What's the Client-server Model?

• Client-server is a model that structures the tasks or workloads of an application between a resource or service provider (server) and a service or resource requester (client).
• The client is the application that requests some kind of information or performs actions, and the server is the program that sends information or performs actions according to what the client does.
• Clients are normally represented by front-end applications that run either on the web or mobile apps (although other platforms exist too and back-end applications can act as clients as well). Servers are usually back-end applications.

What are APIs?

• An API (application programming interface) is nothing more than a set of defined rules that establishes how an application can communicate with another. It's like a contract between the two parts that says "If you send A, I'll always respond B. If you send C, I'll always respond D..." and so on.
• Having this set of rules, the client knows exactly what it has to require in order to complete a certain task, and the server knows exactly what the client will require when a certain action has to be performed. There're different ways in which an API can be implemented. The most commonly used are REST, SOAP and GraphQl.
• Regarding how APIs communicate, most often the HTTP protocol is used and the content is exchanged in JSON or XML format. But other protocols and content formats are perfectly possible.

What is Modularity?

• "Modularity" in software architecture refers to the practice of dividing/breaking things down to simplify big applications or codebases.
• Modularity has the following advantages:
• It's good for dividing concerns and features, which helps with the visualization, understanding, and organization of a project.
• The project tends to be easier to maintain and less prone to errors and bugs when it's clearly organized and subdivided.
• If your project is subdivided into many different pieces, each can be worked on and modified separately and independently, which is often very useful.
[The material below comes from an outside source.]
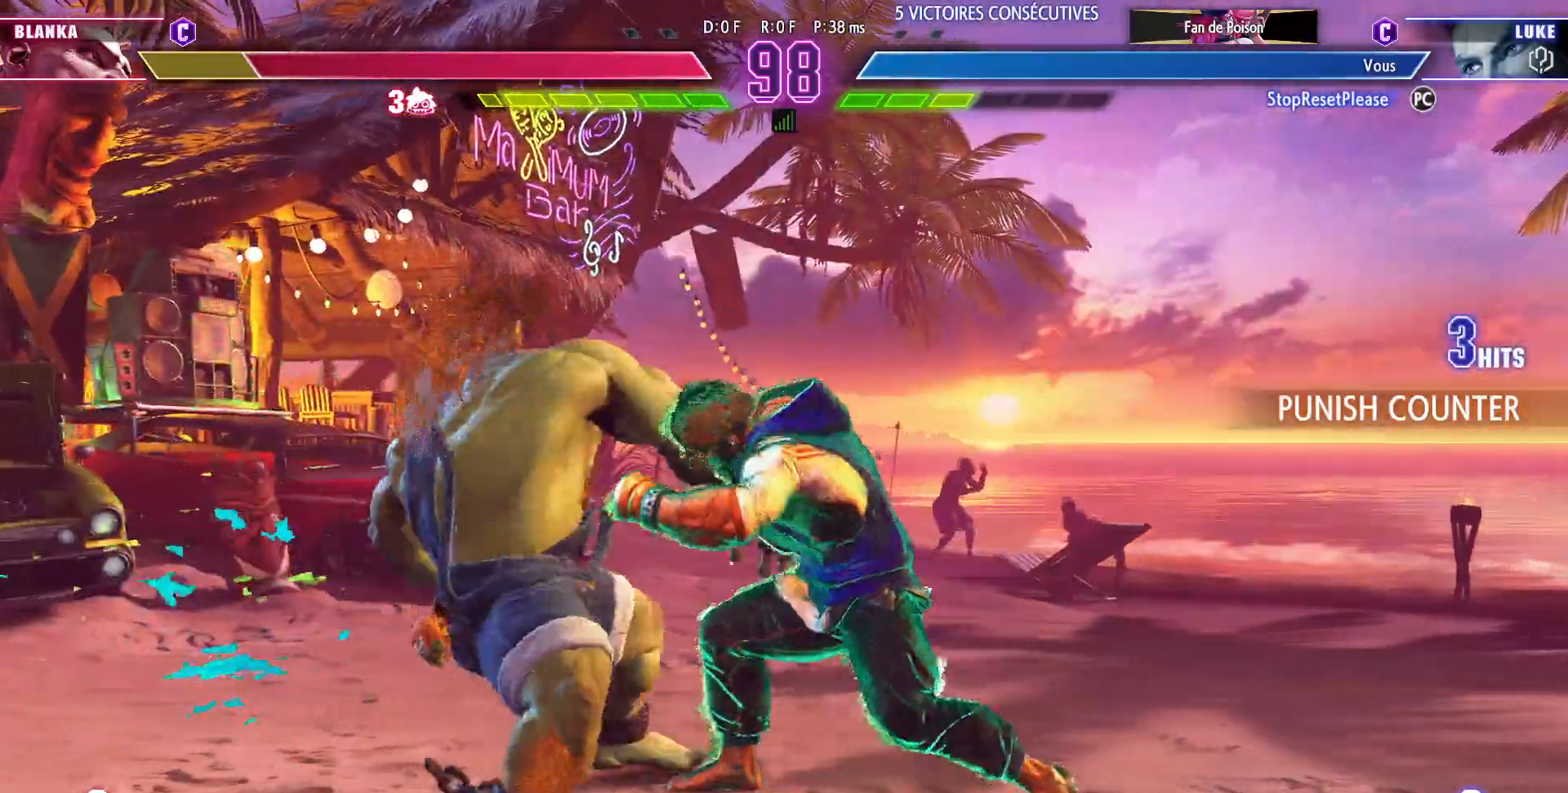
{"buttons": ["TRIANGLE"], "left_stick": "center", "events": [[133, "R1", "up"], [183, "left_stick", "right"], [217, "TRIANGLE", "down"], [267, "left_stick", "center"]]}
What's Your Infrastructure Like?

There are many different ways in which you can organize a software application, starting with how can you organize the infrastructure behind your project.

Monolithic Architecture

A quick sketch of monolithic architecture might look like this:

• At the left there are three different front-end apps that will act as clients in this system. They might be developed with React and React-native, for example.
• There is a single server that will receive requests from all three client apps, communicate with the database when necessary, and respond to each front-end accordingly. The back-end could be developed with Node and Express, let's say.
• This kind of architecture is called a monolith because there's a single server application that is responsible for all the features of the system.?
• The main benefit of a monolithic design is its simplicity. The functioning of it and the set up required is simple and easy to follow, and this is why most applications start out in this way.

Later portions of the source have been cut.